【回答:森上教育研究所】受験対策<その5>

「中学受験は親子の受験」とも言われ、保護者のかたの役割はとても大きいもの。受験準備が進むにつれて、心配事や気がかりもいろいろ出てくるでしょう。よくある相談事例について、専門家の先生がたや、合格家庭の先輩保護者のアドバイスを集めました。

今から2教科受験に変更は危険ですか?

志望校が決まっている場合の対策は?

今から2教科受験に変更は危険ですか?

4教科での中学受験を考えていましたが、受験直前の今から2教科受験に変更するのは危険でしょうか。個別指導の塾に行っていますが、算数が苦手なため、じっくり理・社にかける時間が足りません。2教科にしたほうが本人の負担も減りますが、社会は得意教科なので伸ばしてあげるほうがよいでしょうか?
入試が近づいてくる時期になると、理科・社会が負担となって4教科から2教科に受験科目を減らす子どもが多くなります。受験科目を減らすことが良いことか・悪いことかは志望校と受験生本人の学力によります。志望校に合格することが目的ですから、受験科目を減らすことで合格する可能性が高くなれば良いことですが、合格する可能性が低くなれば悪いこととなります。

お子さんの場合は、算数が苦手で理・社にかける時間が足りないということですが、算数の学力は急につけられるものではないと思います。むしろ理科・社会は、短時間で得点力がつけられるので、理科・社会を得点源にすべく、理科・社会に重点を置いた学習の時間配分に変えていくことで得点力を伸ばしてはいかがでしょうか。現在の学力で志望校を4科目で受験した場合と志望校(または志望校と同レベルの学校)を2科目で受験した場合、どちらのほうが合格する可能性が高いかは、過去問を時間内に解いてみればわかります。合格最低ラインに近いほうの合格可能性が高いことはいうまでもありません。

お子さんがどれだけ算数を苦手にしているかによりますが、社会が得意科目であるならば、なおさら4科目で受験したほうが有利なのではないかと思われます。つまり、「今から2教科受験に変更することは危険」だと思います。

志望校が決まっている場合の対策は?

現在6年生です。志望校が決まっていますが、どういう対策をすればいいのかわかりません。
志望校は実践女子学園中学校です。夏休み明けから塾には行く予定ですが、家庭学習では何をしたらよいでしょうか。
実践女子学園中学校は、四谷大塚の偏差値を見ると50あり、決して合格することがたやすい中学とは言えません。どういう対策をするかは「己を知り、敵を知る」ところから始めるべきでしょう。

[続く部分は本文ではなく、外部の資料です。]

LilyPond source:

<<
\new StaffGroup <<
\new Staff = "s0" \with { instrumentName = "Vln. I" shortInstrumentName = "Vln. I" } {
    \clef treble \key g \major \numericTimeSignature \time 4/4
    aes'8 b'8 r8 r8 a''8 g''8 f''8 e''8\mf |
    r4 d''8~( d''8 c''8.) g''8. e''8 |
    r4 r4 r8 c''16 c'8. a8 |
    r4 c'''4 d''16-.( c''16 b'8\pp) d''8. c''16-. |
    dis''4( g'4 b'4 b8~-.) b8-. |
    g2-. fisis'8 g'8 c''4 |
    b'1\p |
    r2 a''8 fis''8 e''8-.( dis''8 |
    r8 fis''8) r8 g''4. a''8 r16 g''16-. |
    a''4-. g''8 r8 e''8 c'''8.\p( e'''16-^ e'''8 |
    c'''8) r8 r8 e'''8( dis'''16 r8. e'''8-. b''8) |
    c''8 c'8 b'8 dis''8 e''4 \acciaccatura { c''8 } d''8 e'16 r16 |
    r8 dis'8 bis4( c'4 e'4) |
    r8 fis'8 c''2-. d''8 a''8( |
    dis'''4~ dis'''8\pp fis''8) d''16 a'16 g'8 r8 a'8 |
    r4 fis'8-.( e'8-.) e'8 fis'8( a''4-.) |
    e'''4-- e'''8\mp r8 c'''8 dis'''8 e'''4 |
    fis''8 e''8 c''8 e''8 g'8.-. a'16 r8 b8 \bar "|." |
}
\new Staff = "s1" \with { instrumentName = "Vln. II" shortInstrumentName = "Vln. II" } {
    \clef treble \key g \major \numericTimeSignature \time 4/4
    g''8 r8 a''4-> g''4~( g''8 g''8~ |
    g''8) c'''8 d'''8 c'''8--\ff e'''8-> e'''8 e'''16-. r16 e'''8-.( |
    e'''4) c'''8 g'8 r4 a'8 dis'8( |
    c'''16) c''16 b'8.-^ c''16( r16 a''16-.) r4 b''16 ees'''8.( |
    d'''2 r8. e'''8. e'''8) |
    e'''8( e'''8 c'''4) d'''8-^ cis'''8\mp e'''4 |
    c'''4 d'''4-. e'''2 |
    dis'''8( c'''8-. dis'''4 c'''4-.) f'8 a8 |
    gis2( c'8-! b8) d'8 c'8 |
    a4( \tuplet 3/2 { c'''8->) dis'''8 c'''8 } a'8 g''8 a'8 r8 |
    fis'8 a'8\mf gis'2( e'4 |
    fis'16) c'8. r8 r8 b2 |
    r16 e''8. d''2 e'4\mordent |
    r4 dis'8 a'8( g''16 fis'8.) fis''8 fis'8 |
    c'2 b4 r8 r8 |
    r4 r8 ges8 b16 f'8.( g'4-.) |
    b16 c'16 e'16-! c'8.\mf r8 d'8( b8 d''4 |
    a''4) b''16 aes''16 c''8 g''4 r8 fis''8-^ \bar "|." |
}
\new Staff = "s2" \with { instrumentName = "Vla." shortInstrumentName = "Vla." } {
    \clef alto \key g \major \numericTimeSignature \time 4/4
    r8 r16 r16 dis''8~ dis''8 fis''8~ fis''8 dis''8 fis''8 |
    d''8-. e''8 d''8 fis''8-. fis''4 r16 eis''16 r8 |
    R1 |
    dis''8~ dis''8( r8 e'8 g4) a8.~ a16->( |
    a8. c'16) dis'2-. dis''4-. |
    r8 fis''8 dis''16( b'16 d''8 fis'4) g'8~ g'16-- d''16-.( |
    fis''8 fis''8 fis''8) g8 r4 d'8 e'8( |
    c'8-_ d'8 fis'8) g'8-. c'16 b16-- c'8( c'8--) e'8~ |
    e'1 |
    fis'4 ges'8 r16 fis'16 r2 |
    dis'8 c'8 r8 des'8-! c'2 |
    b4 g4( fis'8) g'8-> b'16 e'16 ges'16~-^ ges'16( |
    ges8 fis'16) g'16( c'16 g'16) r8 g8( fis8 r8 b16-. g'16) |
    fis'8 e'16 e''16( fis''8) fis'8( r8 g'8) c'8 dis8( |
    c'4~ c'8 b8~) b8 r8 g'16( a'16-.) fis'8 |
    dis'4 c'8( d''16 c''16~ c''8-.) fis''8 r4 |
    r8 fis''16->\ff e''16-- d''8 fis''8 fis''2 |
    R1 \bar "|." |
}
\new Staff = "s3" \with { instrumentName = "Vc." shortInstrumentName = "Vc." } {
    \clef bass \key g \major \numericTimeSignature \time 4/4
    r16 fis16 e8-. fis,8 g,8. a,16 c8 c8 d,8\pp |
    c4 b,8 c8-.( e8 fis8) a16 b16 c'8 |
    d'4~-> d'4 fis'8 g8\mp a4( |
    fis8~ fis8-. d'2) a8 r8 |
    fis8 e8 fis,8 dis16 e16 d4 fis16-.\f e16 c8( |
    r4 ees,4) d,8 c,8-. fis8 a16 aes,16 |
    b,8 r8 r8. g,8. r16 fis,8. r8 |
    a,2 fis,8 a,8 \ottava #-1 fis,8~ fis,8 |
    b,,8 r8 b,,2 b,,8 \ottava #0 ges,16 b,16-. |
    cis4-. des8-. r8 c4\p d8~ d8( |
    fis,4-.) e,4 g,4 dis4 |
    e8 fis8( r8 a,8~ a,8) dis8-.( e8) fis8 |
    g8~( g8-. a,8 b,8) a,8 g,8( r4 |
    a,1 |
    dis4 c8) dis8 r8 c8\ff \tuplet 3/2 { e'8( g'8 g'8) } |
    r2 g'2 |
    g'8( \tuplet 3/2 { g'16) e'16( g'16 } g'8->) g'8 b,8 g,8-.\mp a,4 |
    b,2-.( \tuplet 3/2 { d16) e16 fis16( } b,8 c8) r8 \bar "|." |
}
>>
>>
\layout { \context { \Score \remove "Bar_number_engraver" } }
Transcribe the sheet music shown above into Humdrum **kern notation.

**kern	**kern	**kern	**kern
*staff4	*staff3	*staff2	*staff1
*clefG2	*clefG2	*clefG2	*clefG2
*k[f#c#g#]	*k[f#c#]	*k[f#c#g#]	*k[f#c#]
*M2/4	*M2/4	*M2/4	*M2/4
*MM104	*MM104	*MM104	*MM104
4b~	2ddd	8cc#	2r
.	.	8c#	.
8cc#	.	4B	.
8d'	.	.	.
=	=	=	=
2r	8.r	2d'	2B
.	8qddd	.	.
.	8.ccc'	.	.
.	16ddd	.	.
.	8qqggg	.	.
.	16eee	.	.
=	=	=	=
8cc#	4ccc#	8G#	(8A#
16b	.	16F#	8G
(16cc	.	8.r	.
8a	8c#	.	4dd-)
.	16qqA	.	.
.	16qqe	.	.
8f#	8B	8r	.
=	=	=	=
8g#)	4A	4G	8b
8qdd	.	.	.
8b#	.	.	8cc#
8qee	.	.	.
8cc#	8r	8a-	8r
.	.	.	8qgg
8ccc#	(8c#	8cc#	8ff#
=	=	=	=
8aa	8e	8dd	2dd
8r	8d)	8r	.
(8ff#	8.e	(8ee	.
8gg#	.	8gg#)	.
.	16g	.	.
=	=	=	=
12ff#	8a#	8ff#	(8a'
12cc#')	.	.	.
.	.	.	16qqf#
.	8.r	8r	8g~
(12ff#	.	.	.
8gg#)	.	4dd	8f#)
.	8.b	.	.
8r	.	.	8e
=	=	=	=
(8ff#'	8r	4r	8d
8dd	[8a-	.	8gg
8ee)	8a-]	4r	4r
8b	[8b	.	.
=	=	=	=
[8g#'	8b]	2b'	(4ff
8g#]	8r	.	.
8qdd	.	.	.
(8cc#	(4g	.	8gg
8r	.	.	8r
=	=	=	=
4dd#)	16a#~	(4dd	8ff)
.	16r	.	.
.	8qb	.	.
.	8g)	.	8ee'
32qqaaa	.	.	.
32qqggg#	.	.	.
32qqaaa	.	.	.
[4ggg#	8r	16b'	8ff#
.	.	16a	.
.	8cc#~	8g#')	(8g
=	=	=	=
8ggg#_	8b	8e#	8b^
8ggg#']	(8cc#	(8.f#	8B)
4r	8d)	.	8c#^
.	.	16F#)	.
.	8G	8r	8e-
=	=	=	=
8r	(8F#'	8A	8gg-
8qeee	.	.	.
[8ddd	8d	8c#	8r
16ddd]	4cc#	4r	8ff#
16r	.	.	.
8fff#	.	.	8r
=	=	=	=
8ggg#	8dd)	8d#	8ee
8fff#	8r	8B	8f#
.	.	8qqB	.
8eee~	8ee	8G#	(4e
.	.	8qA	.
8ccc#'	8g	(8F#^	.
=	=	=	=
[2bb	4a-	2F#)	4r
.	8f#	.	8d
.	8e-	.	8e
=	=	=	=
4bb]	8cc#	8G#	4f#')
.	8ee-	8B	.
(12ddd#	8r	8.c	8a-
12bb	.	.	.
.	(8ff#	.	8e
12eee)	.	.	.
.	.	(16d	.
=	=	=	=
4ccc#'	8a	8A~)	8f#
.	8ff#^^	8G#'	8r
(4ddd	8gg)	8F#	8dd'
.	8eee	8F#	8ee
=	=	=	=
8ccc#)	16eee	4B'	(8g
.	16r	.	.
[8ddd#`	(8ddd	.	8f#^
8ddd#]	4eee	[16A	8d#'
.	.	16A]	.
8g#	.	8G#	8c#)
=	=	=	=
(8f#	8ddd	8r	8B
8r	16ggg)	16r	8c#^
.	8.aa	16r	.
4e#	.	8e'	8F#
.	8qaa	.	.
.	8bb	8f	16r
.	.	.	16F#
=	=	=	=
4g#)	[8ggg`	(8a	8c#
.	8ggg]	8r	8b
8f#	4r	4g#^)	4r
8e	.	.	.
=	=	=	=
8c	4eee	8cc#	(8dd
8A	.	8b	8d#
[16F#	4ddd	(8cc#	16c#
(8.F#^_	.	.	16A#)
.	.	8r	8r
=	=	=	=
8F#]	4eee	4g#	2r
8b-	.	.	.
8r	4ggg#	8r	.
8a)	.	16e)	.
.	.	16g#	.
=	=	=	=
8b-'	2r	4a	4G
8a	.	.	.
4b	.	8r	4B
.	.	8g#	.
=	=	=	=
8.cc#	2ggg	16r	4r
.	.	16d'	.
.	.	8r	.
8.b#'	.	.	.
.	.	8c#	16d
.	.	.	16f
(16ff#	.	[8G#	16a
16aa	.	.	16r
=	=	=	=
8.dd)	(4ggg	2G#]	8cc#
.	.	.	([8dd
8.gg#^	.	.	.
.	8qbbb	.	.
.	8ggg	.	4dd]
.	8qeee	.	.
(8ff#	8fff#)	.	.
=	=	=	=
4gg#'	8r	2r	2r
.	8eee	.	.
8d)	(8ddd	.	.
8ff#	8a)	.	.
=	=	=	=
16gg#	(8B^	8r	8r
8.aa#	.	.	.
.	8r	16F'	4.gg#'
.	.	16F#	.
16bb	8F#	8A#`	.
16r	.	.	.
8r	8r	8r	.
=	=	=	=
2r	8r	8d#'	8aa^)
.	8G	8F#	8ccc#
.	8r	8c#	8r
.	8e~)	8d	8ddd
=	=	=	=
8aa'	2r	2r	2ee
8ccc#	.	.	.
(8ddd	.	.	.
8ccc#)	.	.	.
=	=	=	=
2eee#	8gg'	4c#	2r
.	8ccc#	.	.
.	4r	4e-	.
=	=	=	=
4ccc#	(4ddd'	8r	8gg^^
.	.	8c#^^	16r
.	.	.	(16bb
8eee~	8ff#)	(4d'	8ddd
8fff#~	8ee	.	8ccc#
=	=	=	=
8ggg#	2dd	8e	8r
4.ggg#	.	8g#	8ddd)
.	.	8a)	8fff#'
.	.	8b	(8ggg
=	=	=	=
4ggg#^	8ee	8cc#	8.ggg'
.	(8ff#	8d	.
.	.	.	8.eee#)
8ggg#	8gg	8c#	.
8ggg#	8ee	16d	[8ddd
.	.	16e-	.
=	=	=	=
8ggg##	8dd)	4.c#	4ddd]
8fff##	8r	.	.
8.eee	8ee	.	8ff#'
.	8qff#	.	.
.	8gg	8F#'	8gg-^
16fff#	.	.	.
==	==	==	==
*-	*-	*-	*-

最近、模擬試験は受けていますか? 模擬試験を受けていれば、志望校の合格可能性がどれだけあり、自分がどの科目・分野単元が強いか・弱いかがわかるはずです。
模擬試験を受けていなければ、これから受験し、結果の返却を待っている時間が惜しいので、実践女子学園の過去問を2〜3年分解いてみてください。

合格最低点と比べてどれだけ得点できたか? どの科目・分野単元が強いか・弱いかがわかり、ケアレスミスや時間配分のまちがいがなければどこまで得点できるかもわかります。同時に、実践女子学園中学校の出題傾向もわかるので、これから何をすべきかが明確になります。

これから塾に通う予定ということですが、入試まであと数か月というこの時期に、塾のカリキュラムの途中から参加することになり、これまでの授業を受けていないことには学力がある生徒でも、ついていくことは難しいと思います。むしろ、個人に対応してくれる個別指導または家庭教師で受験対策を行うべきでしょう。

その場合、その指導にいても実践女子学園の過去問を解いた結果をもとに学習計画を練るべきで、家庭学習についても何をすべきかその学習計画の中でわかると思います。

プロフィール



中学受験と私塾、中高一貫の中等教育と私学を対象とする調査・コンサルティング機関。私塾に『中学受験研究』、私学に『私学中等教育』を月刊で発行している。「わが子が伸びる親の『技(スキル)』研究会」を主催している。